You’ve heard it. Your parents said it. The news says it.
Even strangers online will tell you that if you’re renting in your 30s, you’re just making your landlord rich.
But what if… they’re wrong?
In 2025, with high interest rates, unpredictable property taxes, and insane maintenance costs — buying isn’t always smarter.
In fact, for many people, it’s financially worse.
Ownership Comes With a Cost Nobody Talks About
Let’s talk numbers.
Homeowners in expensive cities like Toronto, Vancouver, Sydney, London, and even some U.S. metros are paying:
- 5–6% mortgage rates
- Insurance, property tax, HOA fees
- Repairs (that always cost more than expected)

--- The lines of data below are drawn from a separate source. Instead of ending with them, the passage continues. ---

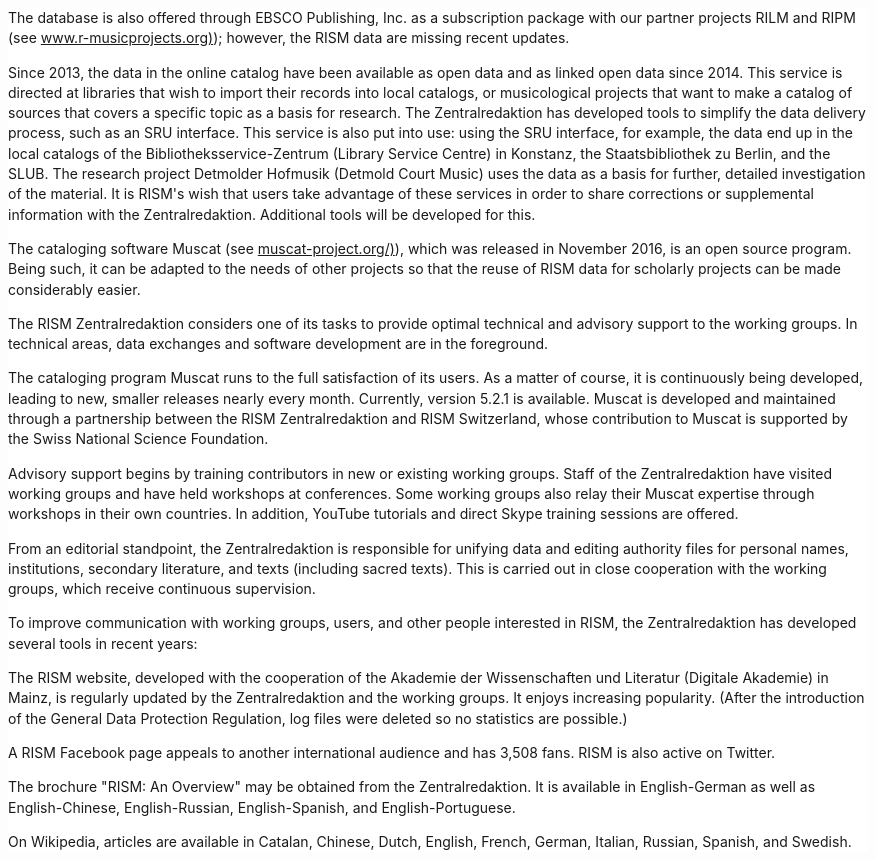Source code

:The database is also offered through EBSCO Publishing, Inc. as a subscription package with our partner projects RILM and RIPM (see [www.r-musicprojects.org)](http://www.r-musicprojects.org)); however, the RISM data are missing recent updates.

Since 2013, the data in the online catalog have been available as open data and as linked open data since 2014. This service is directed at libraries that wish to import their records into local catalogs, or musicological projects that want to make a catalog of sources that covers a specific topic as a basis for research. The Zentralredaktion has developed tools to simplify the data delivery process, such as an SRU interface. This service is also put into use: using the SRU interface, for example, the data end up in the local catalogs of the Bibliotheksservice-Zentrum (Library Service Centre) in Konstanz, the Staatsbibliothek zu Berlin, and the SLUB. The research project Detmolder Hofmusik (Detmold Court Music) uses the data as a basis for further, detailed investigation of the material. It is RISM's wish that users take advantage of these services in order to share corrections or supplemental information with the Zentralredaktion. Additional tools will be developed for this.

The cataloging software Muscat (see [muscat-project.org/)](http://muscat-project.org/)), which was released in November 2016, is an open source program. Being such, it can be adapted to the needs of other projects so that the reuse of RISM data for scholarly projects can be made considerably easier.

The RISM Zentralredaktion considers one of its tasks to provide optimal technical and advisory support to the working groups. In technical areas, data exchanges and software development are in the foreground.

The cataloging program Muscat runs to the full satisfaction of its users. As a matter of course, it is continuously being developed, leading to new, smaller releases nearly every month. Currently, version 5.2.1 is available. Muscat is developed and maintained through a partnership between the RISM Zentralredaktion and RISM Switzerland, whose contribution to Muscat is supported by the Swiss National Science Foundation.

Advisory support begins by training contributors in new or existing working groups. Staff of the Zentralredaktion have visited working groups and have held workshops at conferences. Some working groups also relay their Muscat expertise through workshops in their own countries. In addition, YouTube tutorials and direct Skype training sessions are offered.

From an editorial standpoint, the Zentralredaktion is responsible for unifying data and editing authority files for personal names, institutions, secondary literature, and texts (including sacred texts). This is carried out in close cooperation with the working groups, which receive continuous supervision.

To improve communication with working groups, users, and other people interested in RISM, the Zentralredaktion has developed several tools in recent years:

The RISM website, developed with the cooperation of the Akademie der Wissenschaften und Literatur (Digitale Akademie) in Mainz, is regularly updated by the Zentralredaktion and the working groups. It enjoys increasing popularity. (After the introduction of the General Data Protection Regulation, log files were deleted so no statistics are possible.)

A RISM Facebook page appeals to another international audience and has 3,508 fans. RISM is also active on Twitter.

The brochure "RISM: An Overview" may be obtained from the Zentralredaktion. It is available in English-German as well as English-Chinese, English-Russian, English-Spanish, and English-Portuguese.

On Wikipedia, articles are available in Catalan, Chinese, Dutch, English, French, German, Italian, Russian, Spanish, and Swedish.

You don’t get a tax write-off for your interest (in many countries).
You can’t access the equity unless you refinance or sell.
You can’t move easily.
That doesn’t sound very “free” to me.
Renting = Flexibility. And Sometimes, Freedom.
You know what renters get?
- No surprise roof leaks
- No $8,000 furnace replacements
- No emotional attachment when the market dips
They can move to chase better jobs.
They can invest the difference in ETFs or build a business.
They can keep cash on hand instead of tying up everything in a down payment.
Emotional ≠ Smart
Buying a home often isn’t about math.
It’s about how ownership feels.
Security. Pride. Stability.
And that’s fine.
But don’t lie to yourself and call it an investment if it’s really a lifestyle choice.
So Should You Buy?
Maybe.
But only if:
- You plan to stay put for 7–10+ years
- You’re buying well below your budget
- You understand the real cost of ownership
Otherwise?
Don’t rush it. And don’t let guilt — or fear of missing out — push you into a decision that might weigh you down for decades.